Working data:
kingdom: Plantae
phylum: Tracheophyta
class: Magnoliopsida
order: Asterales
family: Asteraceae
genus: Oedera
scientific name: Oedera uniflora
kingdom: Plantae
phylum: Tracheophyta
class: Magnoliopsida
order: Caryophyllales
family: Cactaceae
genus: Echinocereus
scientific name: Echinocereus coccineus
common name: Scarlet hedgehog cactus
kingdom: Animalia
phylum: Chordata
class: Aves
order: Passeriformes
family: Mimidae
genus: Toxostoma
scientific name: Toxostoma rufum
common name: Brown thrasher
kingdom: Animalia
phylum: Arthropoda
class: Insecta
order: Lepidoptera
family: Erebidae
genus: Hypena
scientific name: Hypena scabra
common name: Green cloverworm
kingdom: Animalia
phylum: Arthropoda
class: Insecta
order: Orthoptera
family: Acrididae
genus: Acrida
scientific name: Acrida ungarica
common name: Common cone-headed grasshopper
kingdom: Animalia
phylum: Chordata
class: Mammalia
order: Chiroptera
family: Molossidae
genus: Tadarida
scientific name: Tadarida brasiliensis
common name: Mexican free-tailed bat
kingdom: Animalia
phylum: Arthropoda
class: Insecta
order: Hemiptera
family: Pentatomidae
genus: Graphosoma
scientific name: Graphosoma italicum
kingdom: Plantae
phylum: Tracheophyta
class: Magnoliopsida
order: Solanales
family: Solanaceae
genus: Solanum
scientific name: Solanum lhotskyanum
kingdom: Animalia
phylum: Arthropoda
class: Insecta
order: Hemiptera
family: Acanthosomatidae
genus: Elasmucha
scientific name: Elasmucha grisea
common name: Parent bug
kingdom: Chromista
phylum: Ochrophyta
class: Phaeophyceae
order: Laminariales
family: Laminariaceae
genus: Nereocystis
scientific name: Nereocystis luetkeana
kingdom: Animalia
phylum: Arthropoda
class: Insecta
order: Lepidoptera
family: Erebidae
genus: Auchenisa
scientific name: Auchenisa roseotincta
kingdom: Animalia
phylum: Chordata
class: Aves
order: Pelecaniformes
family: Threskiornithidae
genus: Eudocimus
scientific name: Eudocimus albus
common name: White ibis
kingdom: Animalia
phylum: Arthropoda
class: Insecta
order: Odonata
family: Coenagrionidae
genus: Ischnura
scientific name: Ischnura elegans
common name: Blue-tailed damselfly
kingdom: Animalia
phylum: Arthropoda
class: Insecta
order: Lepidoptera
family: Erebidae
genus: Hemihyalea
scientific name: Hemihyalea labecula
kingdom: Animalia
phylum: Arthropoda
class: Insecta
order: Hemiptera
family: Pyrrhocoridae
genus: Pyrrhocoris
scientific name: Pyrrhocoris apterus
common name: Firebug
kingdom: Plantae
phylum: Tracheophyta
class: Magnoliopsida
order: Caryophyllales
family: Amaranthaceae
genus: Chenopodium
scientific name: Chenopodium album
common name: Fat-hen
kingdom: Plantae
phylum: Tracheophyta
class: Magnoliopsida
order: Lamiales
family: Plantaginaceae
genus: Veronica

Exercise details:
Rewrite the entries above from their start through the line that contains "scientific name: Hypena scabra", changing each "common name" to "vernacular name" and leaving everything else unchanged.

Output of the task:
kingdom: Plantae
phylum: Tracheophyta
class: Magnoliopsida
order: Asterales
family: Asteraceae
genus: Oedera
scientific name: Oedera uniflora
kingdom: Plantae
phylum: Tracheophyta
class: Magnoliopsida
order: Caryophyllales
family: Cactaceae
genus: Echinocereus
scientific name: Echinocereus coccineus
vernacular name: Scarlet hedgehog cactus
kingdom: Animalia
phylum: Chordata
class: Aves
order: Passeriformes
family: Mimidae
genus: Toxostoma
scientific name: Toxostoma rufum
vernacular name: Brown thrasher
kingdom: Animalia
phylum: Arthropoda
class: Insecta
order: Lepidoptera
family: Erebidae
genus: Hypena
scientific name: Hypena scabra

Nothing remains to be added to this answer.